**Data shown**
_ _ _ _

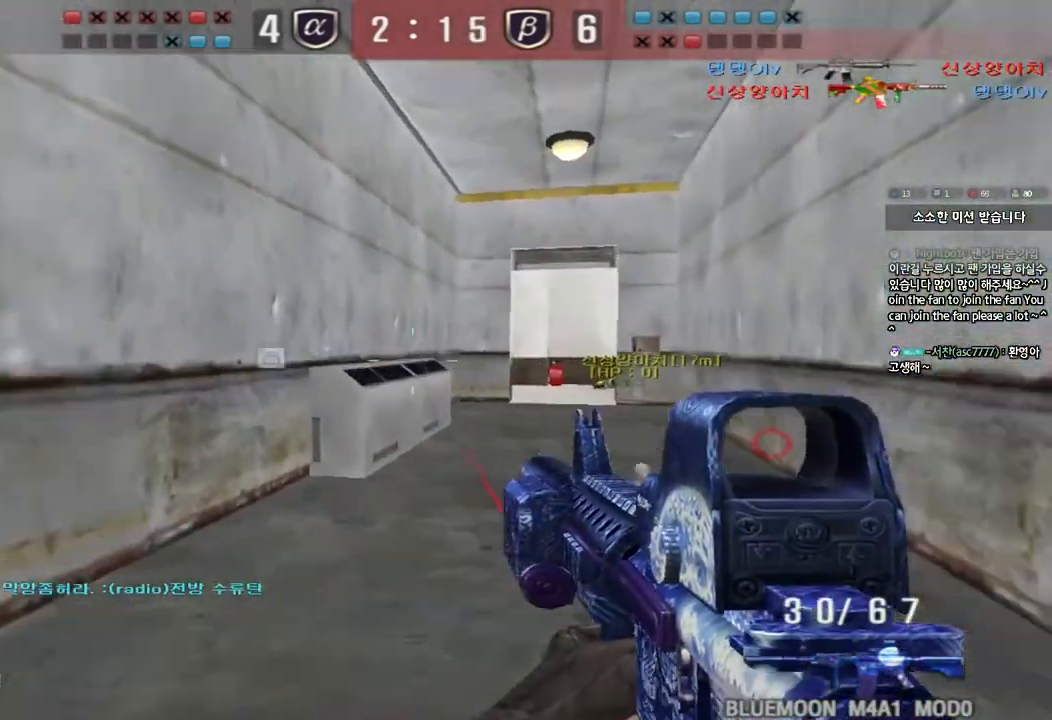
{"keys": ["d", "w"], "events": [[267, "ctrl", "down"], [267, "d", "up"], [283, "w", "up"], [350, "ctrl", "up"], [367, "d", "down"], [367, "w", "down"]]}
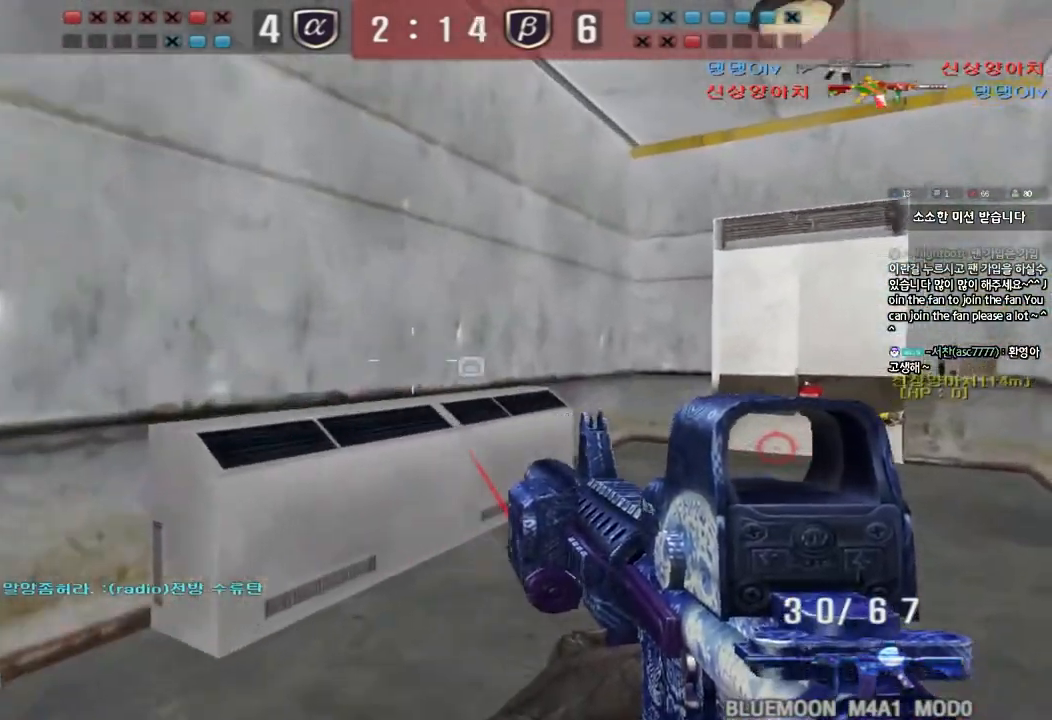
{"keys": ["ctrl", "d", "w"], "events": [[150, "d", "up"], [167, "ctrl", "down"], [183, "w", "up"], [250, "w", "down"], [267, "ctrl", "up"], [267, "d", "down"], [500, "ctrl", "down"]]}
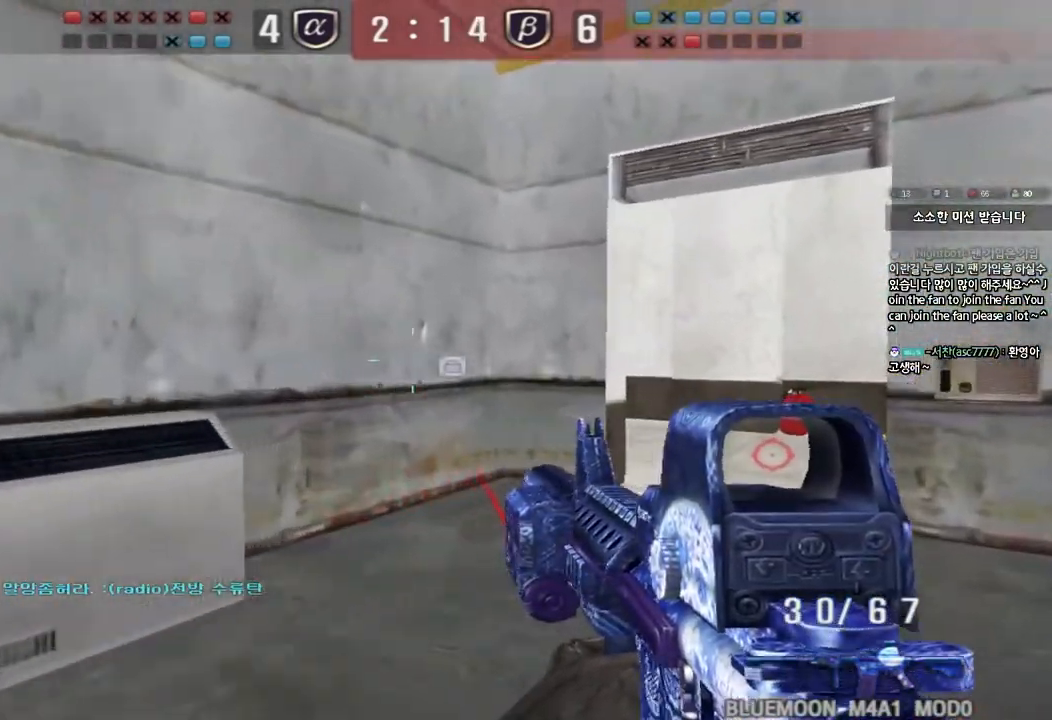
{"keys": ["ctrl"], "events": [[17, "d", "up"], [33, "w", "up"], [117, "ctrl", "up"], [117, "w", "down"], [133, "d", "down"], [400, "ctrl", "down"], [433, "d", "up"], [433, "w", "up"]]}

_ _ _ _

**Aim of the task**
Retype each line above exactly. Leave the images out.

**Your solution**
{"keys": ["d", "w"], "events": [[267, "ctrl", "down"], [267, "d", "up"], [283, "w", "up"], [350, "ctrl", "up"], [367, "d", "down"], [367, "w", "down"]]}
{"keys": ["ctrl", "d", "w"], "events": [[150, "d", "up"], [167, "ctrl", "down"], [183, "w", "up"], [250, "w", "down"], [267, "ctrl", "up"], [267, "d", "down"], [500, "ctrl", "down"]]}
{"keys": ["ctrl"], "events": [[17, "d", "up"], [33, "w", "up"], [117, "ctrl", "up"], [117, "w", "down"], [133, "d", "down"], [400, "ctrl", "down"], [433, "d", "up"], [433, "w", "up"]]}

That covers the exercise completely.